*ACTION ITEM*: Every entry below must be repeated exactly; skip the pictures.

DATA FOR PROCESSING: Begin

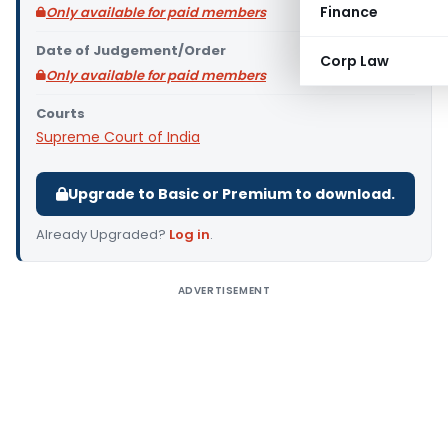
Finance
Only available for paid members
Date of Judgement/Order
Corp Law
Only available for paid members
Courts
Supreme Court of India
Upgrade to Basic or Premium to download.
Already Upgraded?
Log in
.
ADVERTISEMENT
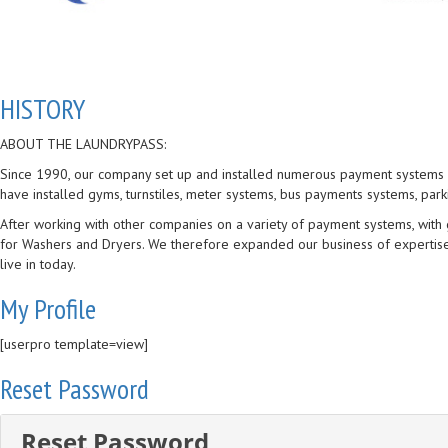
HISTORY
ABOUT THE LAUNDRYPASS:
Since 1990, our company set up and installed numerous payment systems al
have installed gyms, turnstiles, meter systems, bus payments systems, par
After working with other companies on a variety of payment systems, wit
for Washers and Dryers. We therefore expanded our business of expertise.
live in today.
My Profile
[userpro template=view]
Reset Password
Reset Password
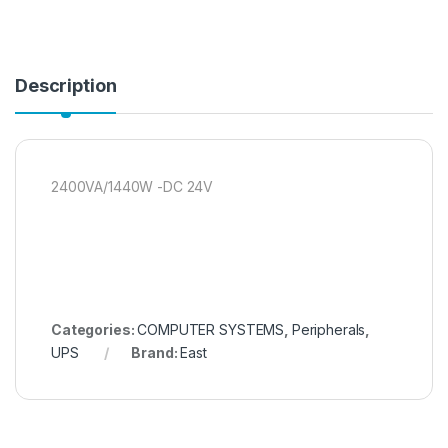
Description
2400VA/1440W -DC 24V
Categories:
COMPUTER SYSTEMS
,
Peripherals
,
UPS
Brand:
East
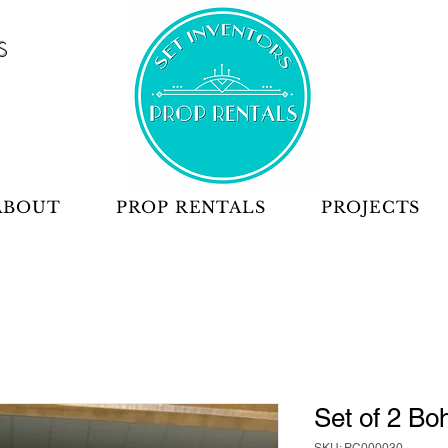
S
ABOUT
PROP RENTALS
PROJECTS
Set of 2 Bo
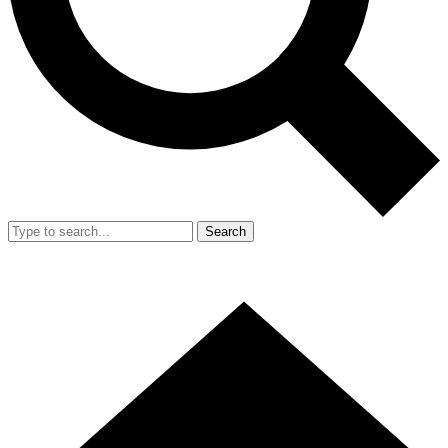
Search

DATA FOR PROCESSING: End

*TASK RESPONSE*:
Finance
Only available for paid members
Date of Judgement/Order
Corp Law
Only available for paid members
Courts
Supreme Court of India
Upgrade to Basic or Premium to download.
Already Upgraded?
Log in
.
ADVERTISEMENT
HISTORY
ABOUT THE LAUNDRYPASS:
Since 1990, our company set up and installed numerous payment systems al
have installed gyms, turnstiles, meter systems, bus payments systems, par
After working with other companies on a variety of payment systems, wit
for Washers and Dryers. We therefore expanded our business of expertise.
live in today.
My Profile
[userpro template=view]
Reset Password
Reset Password
Description
2400VA/1440W -DC 24V
Categories:
COMPUTER SYSTEMS
,
Peripherals
,
UPS
Brand:
East
S
ABOUT
PROP RENTALS
PROJECTS
Set of 2 Bo
Search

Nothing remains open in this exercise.